═════ Source data ═════

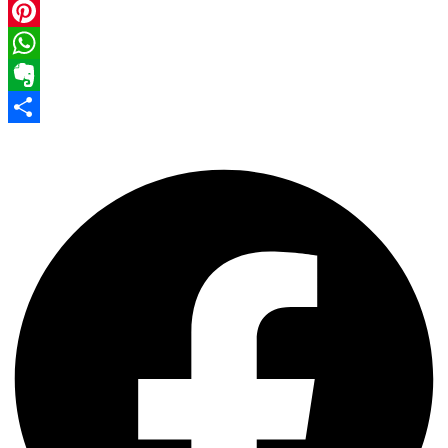
Facebook
Pinterest
WhatsApp
Evernote
Share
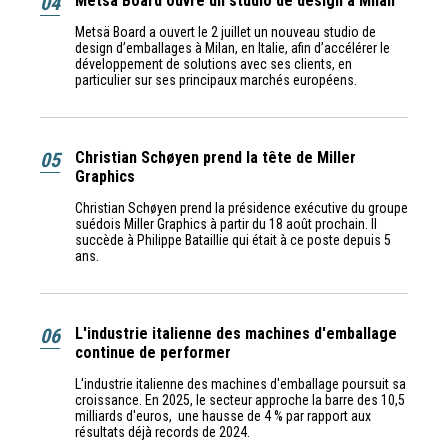
04
Metsä Board ouvre un studio de design à Milan
Metsä Board a ouvert le 2 juillet un nouveau studio de
design d’emballages à Milan, en Italie, afin d’accélérer le
développement de solutions avec ses clients, en
particulier sur ses principaux marchés européens.
05
Christian Schøyen prend la tête de Miller
Graphics
Christian Schøyen prend la présidence exécutive du groupe
suédois Miller Graphics à partir du 18 août prochain. Il
succède à Philippe Bataillie qui était à ce poste depuis 5
ans.
06
L'industrie italienne des machines d'emballage
continue de performer
L'industrie italienne des machines d'emballage poursuit sa
croissance. En 2025, le secteur approche la barre des 10,5
milliards d'euros, une hausse de 4 % par rapport aux
résultats déjà records de 2024.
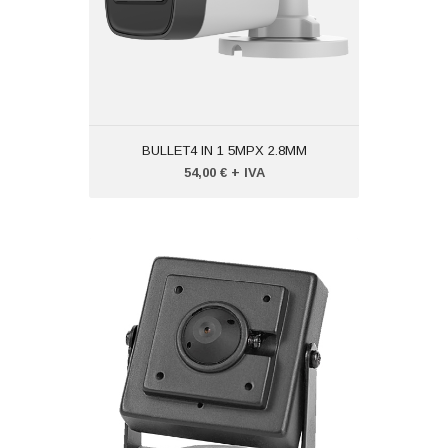
BULLET4 IN 1 5MPX 2.8MM
54,00 € + IVA
MINI 4 IN 3.7MM 1080P
Codice: VTMC232F4IN1
Peso (kg): 2,000
Produttore:
XSECURITY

═════

Exercise objective: Copy the text from each of the rows above word for word, leaving out the pictures.

Your response:
Facebook
Pinterest
WhatsApp
Evernote
Share
04
Metsä Board ouvre un studio de design à Milan
Metsä Board a ouvert le 2 juillet un nouveau studio de
design d’emballages à Milan, en Italie, afin d’accélérer le
développement de solutions avec ses clients, en
particulier sur ses principaux marchés européens.
05
Christian Schøyen prend la tête de Miller
Graphics
Christian Schøyen prend la présidence exécutive du groupe
suédois Miller Graphics à partir du 18 août prochain. Il
succède à Philippe Bataillie qui était à ce poste depuis 5
ans.
06
L'industrie italienne des machines d'emballage
continue de performer
L'industrie italienne des machines d'emballage poursuit sa
croissance. En 2025, le secteur approche la barre des 10,5
milliards d'euros, une hausse de 4 % par rapport aux
résultats déjà records de 2024.
BULLET4 IN 1 5MPX 2.8MM
54,00 € + IVA
MINI 4 IN 3.7MM 1080P
Codice: VTMC232F4IN1
Peso (kg): 2,000
Produttore:
XSECURITY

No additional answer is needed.